### TÂCHE A
Dans les rangées ci-dessous, transformez en liste JSON de chaînes le passage qui va de la ligne contenant « ## calc_nav » jusqu'à la fin des rangées, bornes comprises, s'il vous plaît. Mettez une chaîne par ligne et omettez les lignes vides.

### TEXTE FOURNI
↓
C’est la situation à laquelle étaient confrontés bien des chercheurs désireux d’accéder aux données sociologiques de Statistique Canada avant la création du Centre interuniversitaire québécois de statistiques sociales (CIQSS).
«Les enquêtes longitudinales de Statistique Canada sont sous-utilisées en dehors des ministères et même les fonctionnaires du gouvernement ont de la difficulté à s’en servir correctement», souligne Céline Le Bourdais, directrice du CIQSS.
L’une des principales causes de cette situation découle des exigences de confidentialité qui obligent les responsables de Statistique Canada à retrancher toute information pouvant permettre d’identifier des personnes. Des données essentielles pour les chercheurs sont ainsi rendues inaccessibles.
↑
### LISTE DES DONNÉES
↓
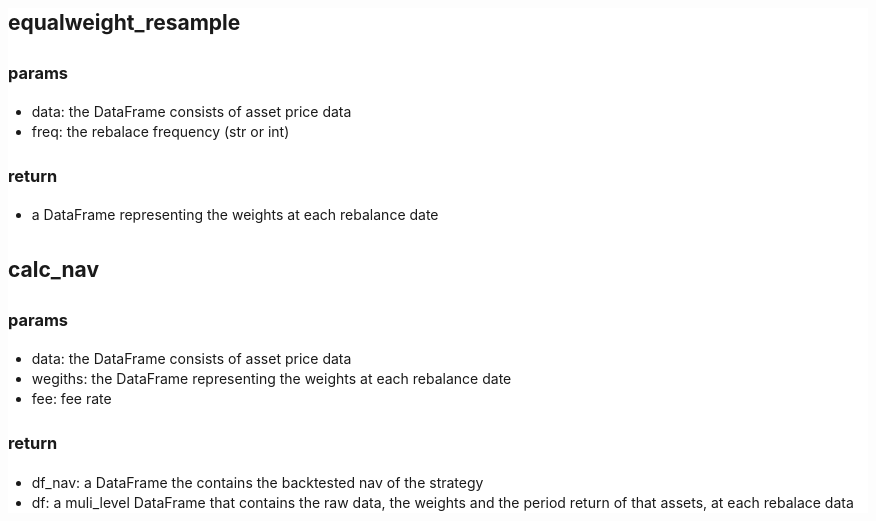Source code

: 
## equalweight_resample
### params
- data: the DataFrame consists of asset price data
- freq: the rebalace frequency (str or int)

### return
- a DataFrame representing the weights at each rebalance date


## calc_nav
### params
- data: the DataFrame consists of asset price data
- wegiths: the DataFrame representing the weights at each rebalance date
- fee: fee rate

### return
- df_nav: a DataFrame the contains the backtested nav of the strategy
- df: a muli_level DataFrame that contains the raw data, the weights and the period return of that assets, at each rebalace data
↑
### TÂCHE B
Selon le texte fourni, qui dirige le CIQSS ?

### RÉPONSE A
[
  "## calc_nav",
  "### params",
  "- data: the DataFrame consists of asset price data",
  "- wegiths: the DataFrame representing the weights at each rebalance date",
  "- fee: fee rate",
  "### return",
  "- df_nav: a DataFrame the contains the backtested nav of the strategy",
  "- df: a muli_level DataFrame that contains the raw data, the weights and the period return of that assets, at each rebalace data"
]

### RÉPONSE B
Céline Le Bourdais